■ WHAT THE TASK ASKS
Please state the number of lines in the material below that contain "shifted", with no other words.

■ RECORDS
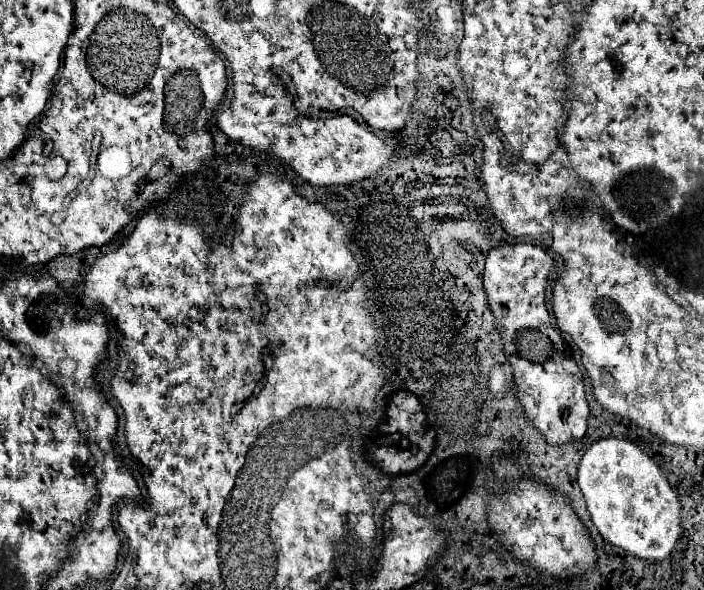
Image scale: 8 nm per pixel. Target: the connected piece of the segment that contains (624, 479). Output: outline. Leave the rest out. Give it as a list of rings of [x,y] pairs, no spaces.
[[[600,439],[578,465],[578,485],[584,493],[592,523],[612,545],[650,561],[666,559],[680,533],[680,503],[660,467],[626,439]]]

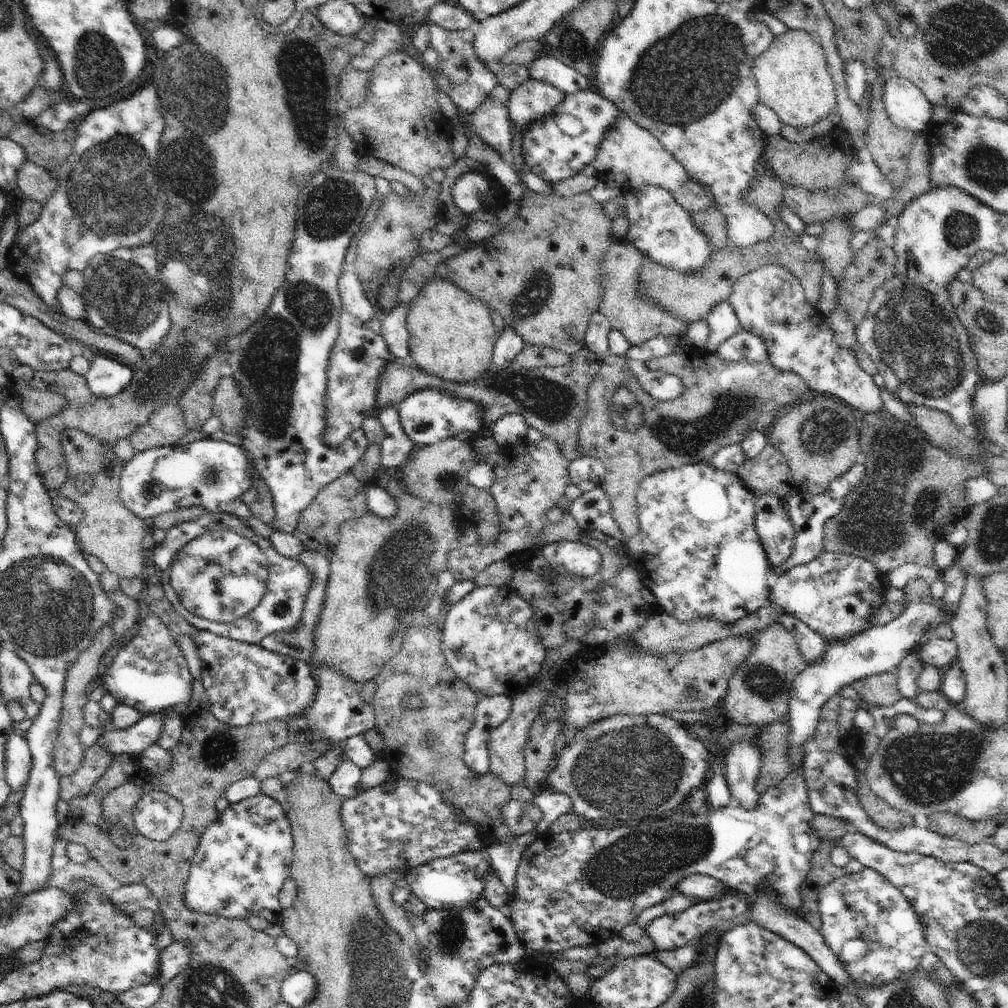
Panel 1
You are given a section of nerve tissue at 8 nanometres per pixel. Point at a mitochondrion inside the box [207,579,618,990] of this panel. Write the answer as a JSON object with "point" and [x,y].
{"point":[448,940]}

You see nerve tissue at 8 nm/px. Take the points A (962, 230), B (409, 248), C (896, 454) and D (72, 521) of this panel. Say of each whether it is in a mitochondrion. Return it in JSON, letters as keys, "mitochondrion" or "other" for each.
{"A":"mitochondrion","B":"other","C":"mitochondrion","D":"other"}

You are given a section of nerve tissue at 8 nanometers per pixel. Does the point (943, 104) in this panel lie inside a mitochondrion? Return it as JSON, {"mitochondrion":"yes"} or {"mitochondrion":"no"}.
{"mitochondrion":"no"}

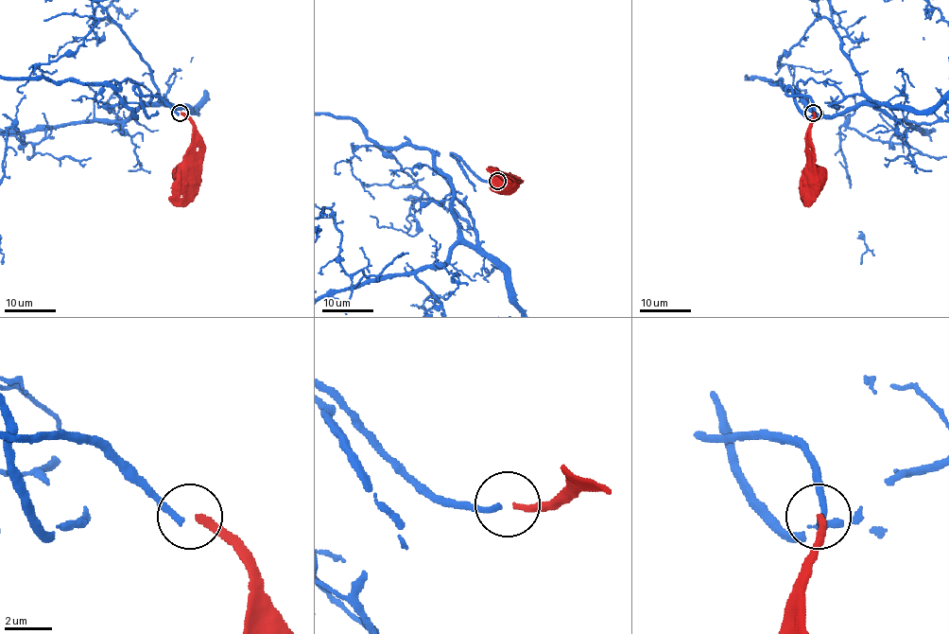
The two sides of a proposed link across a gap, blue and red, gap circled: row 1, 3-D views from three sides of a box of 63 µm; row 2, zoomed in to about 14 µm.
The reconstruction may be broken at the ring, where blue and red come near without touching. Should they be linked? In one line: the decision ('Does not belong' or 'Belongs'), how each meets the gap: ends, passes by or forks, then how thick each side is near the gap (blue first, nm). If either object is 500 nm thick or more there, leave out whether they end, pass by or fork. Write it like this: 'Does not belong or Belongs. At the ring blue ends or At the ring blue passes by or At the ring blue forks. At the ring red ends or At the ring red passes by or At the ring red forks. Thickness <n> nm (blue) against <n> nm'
Does not belong. At the ring blue ends. At the ring red ends. Thickness 280 nm (blue) against 300 nm

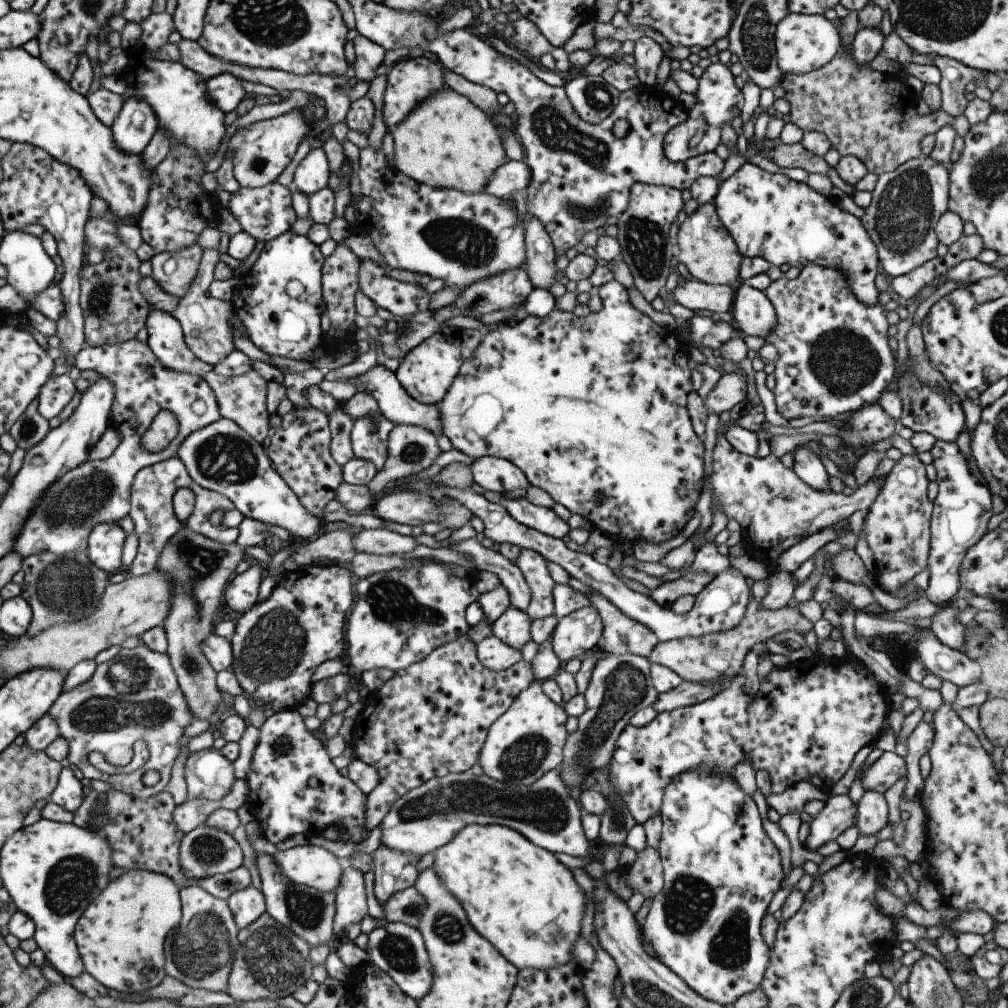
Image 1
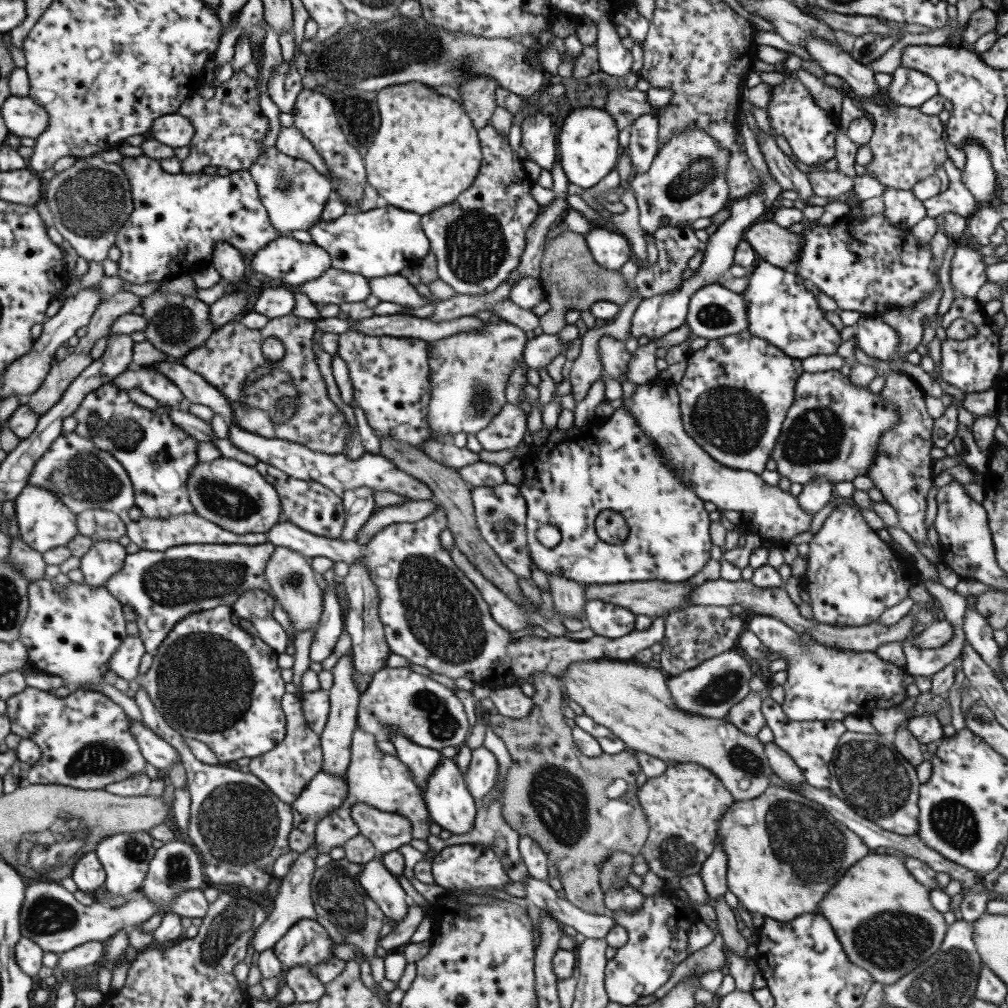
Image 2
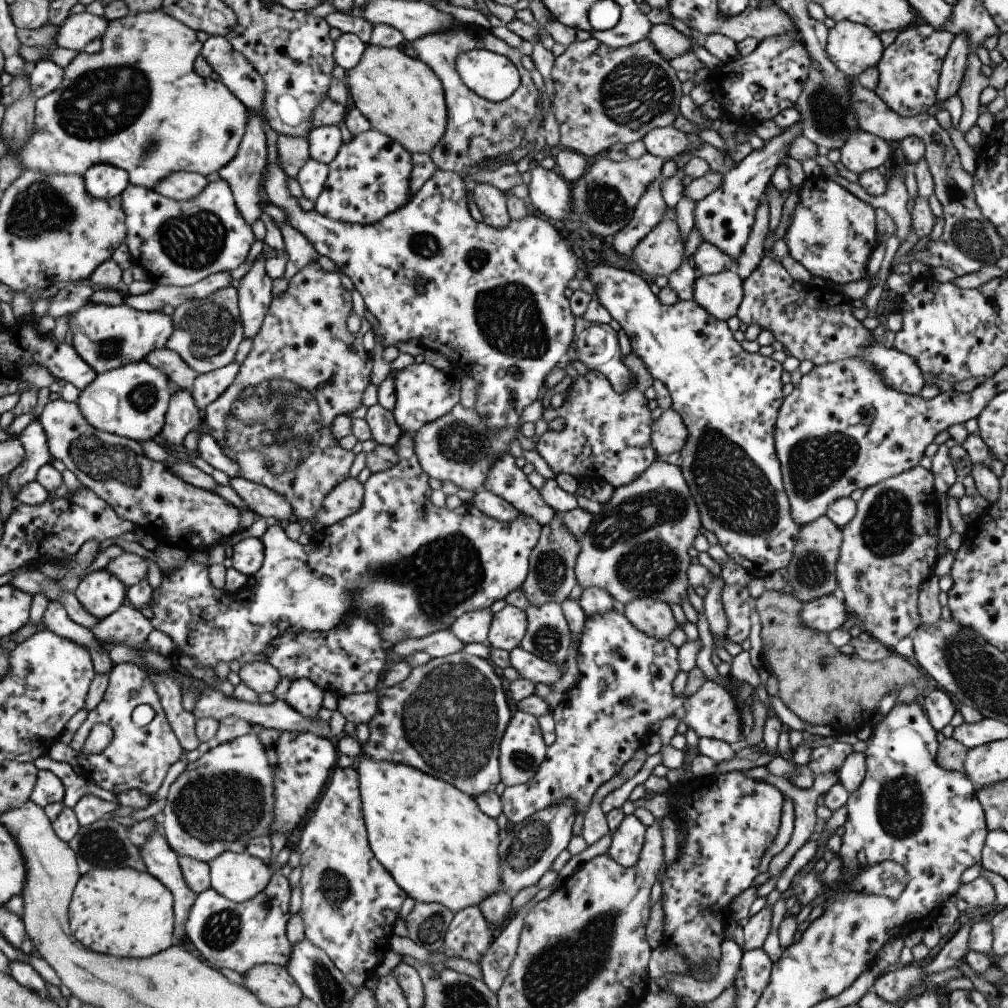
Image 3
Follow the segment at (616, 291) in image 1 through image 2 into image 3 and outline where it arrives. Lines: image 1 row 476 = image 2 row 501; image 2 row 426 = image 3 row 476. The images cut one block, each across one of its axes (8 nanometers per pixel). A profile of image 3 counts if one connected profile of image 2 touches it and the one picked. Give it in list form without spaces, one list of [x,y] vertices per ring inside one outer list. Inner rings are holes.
[[[633,351],[622,355],[622,362],[631,370],[636,384],[634,388],[618,394],[606,375],[588,369],[584,375],[570,379],[560,407],[543,408],[542,420],[564,418],[564,428],[560,432],[546,431],[539,436],[536,450],[544,458],[550,470],[556,474],[574,477],[578,484],[589,481],[602,481],[613,488],[634,482],[650,468],[658,455],[651,443],[652,411],[644,391],[652,385],[652,376],[646,363]],[[578,476],[582,478],[578,480]]]

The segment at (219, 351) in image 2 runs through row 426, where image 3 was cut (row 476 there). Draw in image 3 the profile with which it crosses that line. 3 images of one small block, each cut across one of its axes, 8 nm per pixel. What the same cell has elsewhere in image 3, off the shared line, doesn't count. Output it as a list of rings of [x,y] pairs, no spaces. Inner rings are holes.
[[[319,262],[306,265],[289,280],[289,287],[286,289],[286,292],[282,296],[271,300],[260,330],[253,338],[252,350],[239,366],[238,374],[232,381],[232,384],[228,386],[217,400],[214,400],[214,402],[204,408],[204,426],[206,426],[209,434],[215,437],[218,444],[224,450],[234,455],[235,461],[239,464],[239,476],[246,480],[263,484],[278,494],[285,496],[287,503],[292,505],[295,520],[301,522],[312,520],[312,518],[317,516],[326,495],[337,484],[348,478],[350,466],[352,466],[355,457],[353,451],[347,451],[340,447],[339,441],[331,435],[330,430],[332,421],[336,418],[336,415],[354,412],[363,405],[363,392],[371,383],[369,376],[372,366],[374,366],[372,363],[373,358],[366,351],[364,345],[362,345],[362,338],[367,331],[371,331],[371,325],[367,319],[362,318],[361,327],[357,333],[348,331],[346,320],[352,310],[352,295],[343,288],[339,278],[339,271],[325,271],[319,265]]]

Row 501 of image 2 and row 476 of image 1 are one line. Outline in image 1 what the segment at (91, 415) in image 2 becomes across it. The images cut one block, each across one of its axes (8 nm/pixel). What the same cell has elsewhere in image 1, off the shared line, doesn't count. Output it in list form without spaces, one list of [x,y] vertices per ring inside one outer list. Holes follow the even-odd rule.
[[[178,457],[170,458],[170,460],[154,464],[154,466],[142,468],[140,472],[136,473],[132,483],[129,515],[134,523],[134,531],[138,536],[139,546],[136,557],[130,565],[131,576],[142,576],[154,571],[156,569],[156,562],[158,562],[158,556],[162,554],[164,546],[170,542],[170,538],[174,534],[178,534],[182,523],[176,517],[174,506],[172,505],[172,498],[174,498],[174,493],[178,488],[190,488],[194,493],[194,498],[196,498],[194,509],[184,522],[192,532],[201,534],[206,538],[210,538],[210,540],[220,542],[220,544],[237,542],[239,530],[236,527],[227,528],[222,526],[214,528],[210,524],[210,514],[214,510],[234,510],[234,503],[229,498],[226,498],[226,496],[202,488],[202,486],[196,484],[190,478],[190,474],[188,474],[184,463]]]

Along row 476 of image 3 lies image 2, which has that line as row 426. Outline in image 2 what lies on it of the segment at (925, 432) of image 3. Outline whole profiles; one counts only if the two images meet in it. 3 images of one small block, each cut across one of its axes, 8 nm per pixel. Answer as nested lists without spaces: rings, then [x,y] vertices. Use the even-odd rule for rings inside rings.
[[[839,370],[805,372],[798,377],[792,406],[781,428],[771,458],[776,461],[776,470],[790,482],[805,485],[816,477],[828,477],[833,483],[853,481],[856,476],[867,475],[877,456],[881,434],[898,424],[898,408],[885,400],[879,392],[872,392],[866,386],[854,385],[848,376]]]

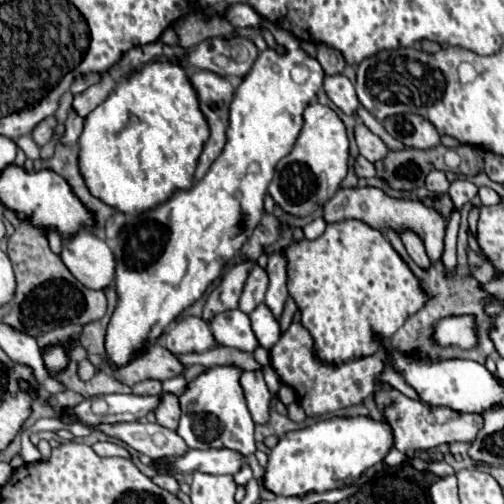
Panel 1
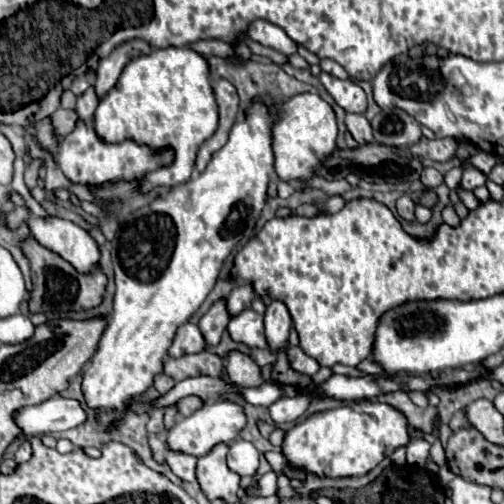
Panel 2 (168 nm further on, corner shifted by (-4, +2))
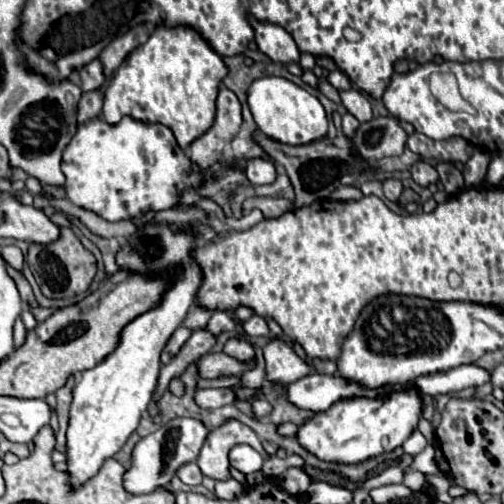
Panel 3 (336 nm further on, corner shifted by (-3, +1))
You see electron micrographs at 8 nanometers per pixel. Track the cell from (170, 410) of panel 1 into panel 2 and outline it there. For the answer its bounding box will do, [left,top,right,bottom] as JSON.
[176,397,202,417]

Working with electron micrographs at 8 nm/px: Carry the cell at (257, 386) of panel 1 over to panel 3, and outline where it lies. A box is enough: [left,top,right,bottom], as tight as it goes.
[225,338,255,362]

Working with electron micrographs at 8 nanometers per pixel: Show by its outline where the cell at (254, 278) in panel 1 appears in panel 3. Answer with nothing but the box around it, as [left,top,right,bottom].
[205,310,235,336]

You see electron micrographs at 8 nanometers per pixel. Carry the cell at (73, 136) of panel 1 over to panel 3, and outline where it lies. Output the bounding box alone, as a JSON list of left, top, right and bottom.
[81,58,105,90]

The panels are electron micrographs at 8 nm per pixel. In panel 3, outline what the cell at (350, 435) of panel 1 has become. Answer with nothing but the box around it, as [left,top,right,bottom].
[297,386,421,464]

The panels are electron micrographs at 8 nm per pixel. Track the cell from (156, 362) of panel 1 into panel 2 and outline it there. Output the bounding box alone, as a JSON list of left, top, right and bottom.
[164,351,222,381]

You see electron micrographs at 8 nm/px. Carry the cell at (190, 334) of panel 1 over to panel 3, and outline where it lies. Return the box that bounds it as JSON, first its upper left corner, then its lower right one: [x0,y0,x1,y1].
[161,326,191,366]

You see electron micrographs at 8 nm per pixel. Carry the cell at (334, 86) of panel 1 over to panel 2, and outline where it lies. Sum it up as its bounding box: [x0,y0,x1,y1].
[320,71,366,113]

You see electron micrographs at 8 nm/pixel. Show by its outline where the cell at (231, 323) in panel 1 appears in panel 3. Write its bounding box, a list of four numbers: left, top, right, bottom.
[243,314,269,336]

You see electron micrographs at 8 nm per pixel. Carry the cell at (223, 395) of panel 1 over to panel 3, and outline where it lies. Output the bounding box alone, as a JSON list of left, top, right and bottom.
[123,418,209,494]

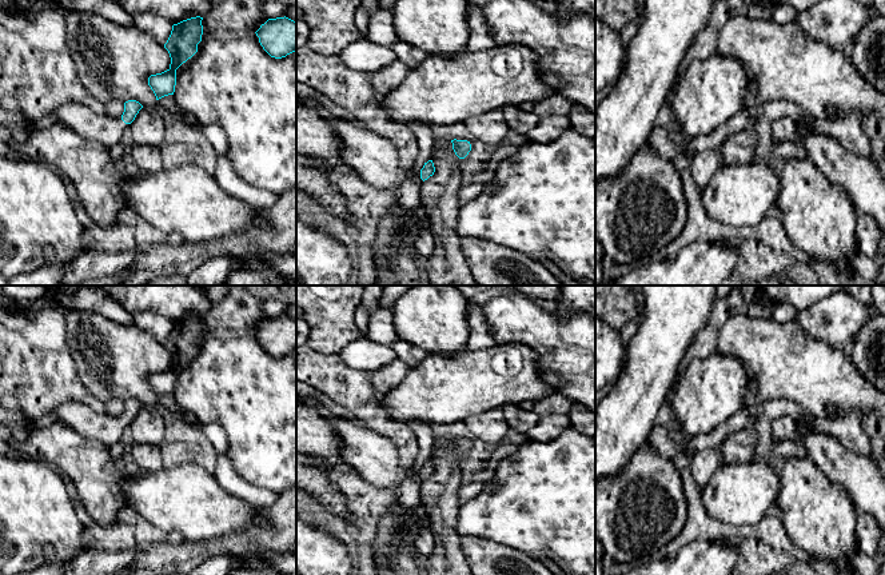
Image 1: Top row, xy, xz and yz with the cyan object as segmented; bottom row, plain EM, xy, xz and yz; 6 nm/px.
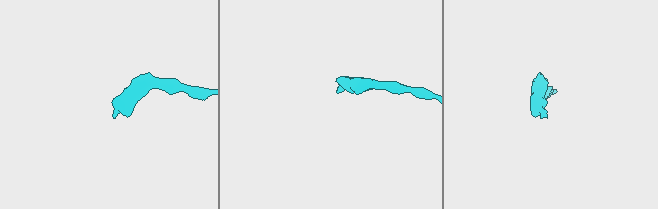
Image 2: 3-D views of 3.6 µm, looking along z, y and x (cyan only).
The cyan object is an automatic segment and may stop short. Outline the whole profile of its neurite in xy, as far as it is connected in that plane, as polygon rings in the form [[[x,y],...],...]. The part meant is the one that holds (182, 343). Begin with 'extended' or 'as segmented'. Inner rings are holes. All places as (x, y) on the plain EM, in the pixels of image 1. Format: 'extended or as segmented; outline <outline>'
as segmented; outline [[[196,315],[172,324],[171,334],[164,343],[171,356],[170,367],[148,376],[148,384],[156,399],[174,394],[176,368],[198,351],[198,343],[202,340],[203,334],[202,319],[203,316]]]

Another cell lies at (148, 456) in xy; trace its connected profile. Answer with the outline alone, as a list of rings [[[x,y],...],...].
[[[135,443],[131,447],[131,454],[141,471],[158,471],[163,468],[162,451],[156,444]]]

■ EXERCISE RESPONSE
2